PAGE TEXT:
▬▬▬▬▬▬▬▬▬▬

Experimentation best practices | LaunchDarkly

This topic includes some recommended best practices for using LaunchDarkly Experimentation.

Best practices

As you use Experimentation, consider the below best practices.

Use feature flags on every new feature you develop

This is a general best practice, but it especially helps when you’re running experiments in LaunchDarkly. By flagging every feature, you can quickly turn any aspect of your product into an experiment. Wrap the smallest unit of behavior you might want to measure or roll back independently, so you are not forced to ship or test an entire release as one block.

Run experiments on as many feature flags or AgentControl configs as possible

This creates a culture of experimentation that helps you detect unexpected problems and refine and pressure-test metrics. Treat experiments as a normal part of shipping: the more you run, the better you calibrate which metrics actually move when you change the product.

Consider experiments from day one

Create hypotheses in the planning stage of feature development, so you and your team are ready to run experiments as soon as your feature launches. Write down what you expect to change (for example, higher completion rate or lower latency) and what would surprise you, so results are easier to interpret later. To learn more, read Designing experiments.

Define what you’re measuring

Align with your team on which tangible metrics you’re optimizing for, and what results constitute success. Prefer a small set of primary metrics tied to the decision you need to make, and treat secondary metrics as backups that might justify a rollout even when the primary metric doesn’t show much change.

Plan your experiments in relation to each other

If you’re running multiple experiments simultaneously, make sure they don’t collect similar or conflicting data. When two experiments might affect the same user journey or metric, use Mutually exclusive experiments or adjust targeting so you can attribute outcomes clearly.

▬▬▬▬▬▬▬▬▬▬

Photo sets, each of a single scene:
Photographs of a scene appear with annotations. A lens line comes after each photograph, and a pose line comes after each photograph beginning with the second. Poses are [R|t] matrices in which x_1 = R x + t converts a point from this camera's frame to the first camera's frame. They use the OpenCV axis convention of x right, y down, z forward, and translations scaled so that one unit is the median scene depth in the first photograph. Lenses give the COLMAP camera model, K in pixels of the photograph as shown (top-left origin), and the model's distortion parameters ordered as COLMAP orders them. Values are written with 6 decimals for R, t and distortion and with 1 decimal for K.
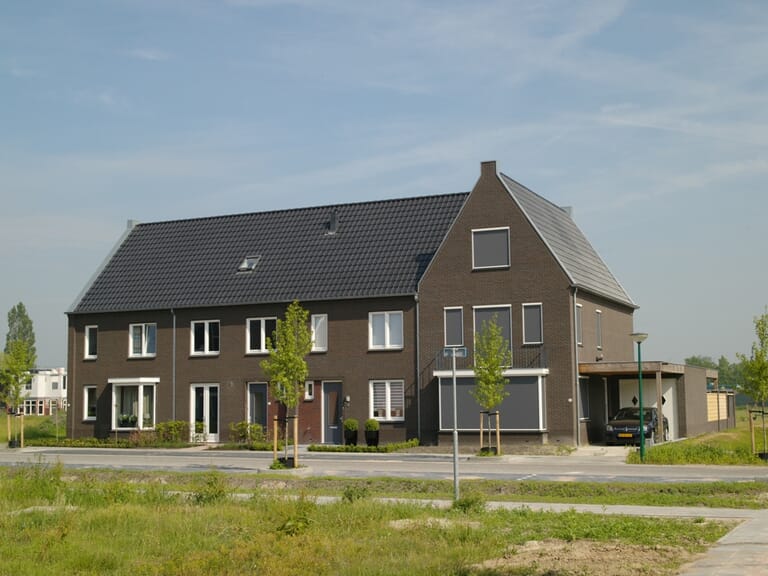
lens RADIAL K [[1085.8, 0, 384.0], [0, 1085.8, 288.0], [0, 0, 1]] dist [-0.018840, -0.035354]
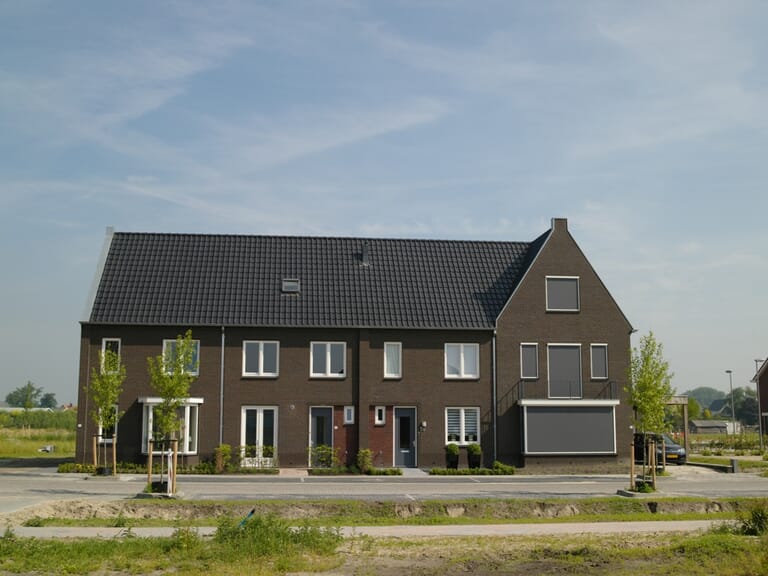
lens RADIAL K [[898.1, 0, 384.0], [0, 898.1, 288.0], [0, 0, 1]] dist [-0.072704, 0.002229]
pose [[0.855118, 0.091182, 0.510352, -0.520932], [-0.065135, 0.995507, -0.068727, 0.033067], [-0.514326, 0.025528, 0.857215, 0.272161]]
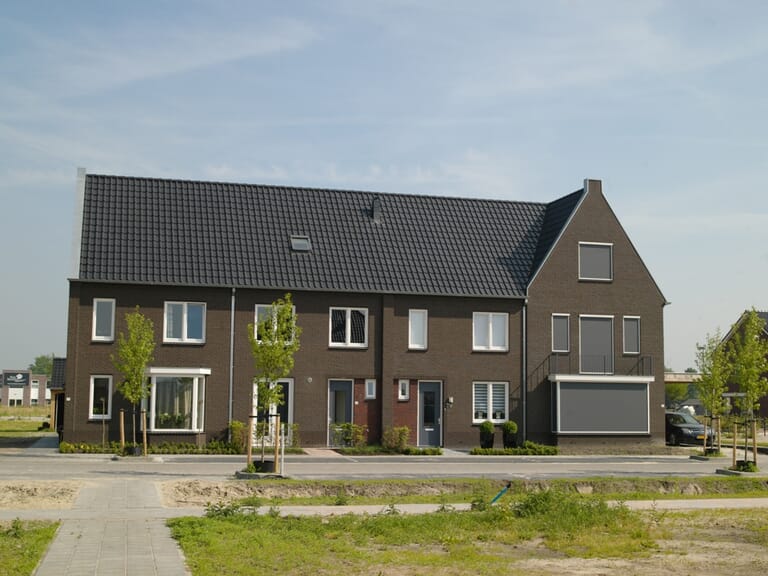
lens RADIAL K [[1043.3, 0, 384.0], [0, 1043.3, 288.0], [0, 0, 1]] dist [-0.027323, -0.034041]
pose [[0.767746, 0.089703, 0.634445, -0.672689], [-0.085140, 0.995654, -0.037745, 0.043332], [-0.635073, -0.025038, 0.772046, 0.326843]]
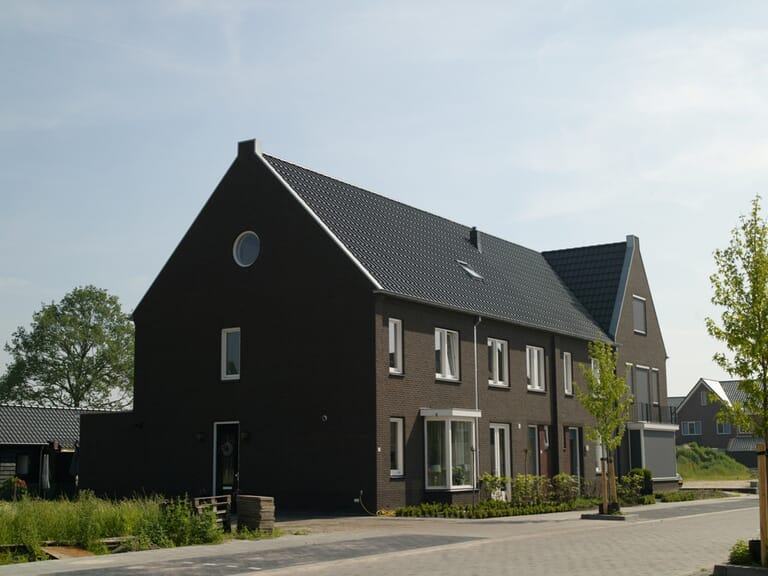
lens RADIAL K [[1085.8, 0, 384.0], [0, 1085.8, 288.0], [0, 0, 1]] dist [-0.018840, -0.035354]
pose [[0.144636, 0.170152, 0.974745, -0.974833], [-0.090766, 0.983232, -0.158166, 0.129446], [-0.985313, -0.065597, 0.157655, 1.032224]]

▬▬▬▬▬▬▬▬▬▬

EXERCISE: What does the experimentation best practices page say to do when two experiments might affect the same user journey or metric?

YOUR RESPONSE: Use Mutually exclusive experiments or adjust targeting so you can attribute outcomes clearly.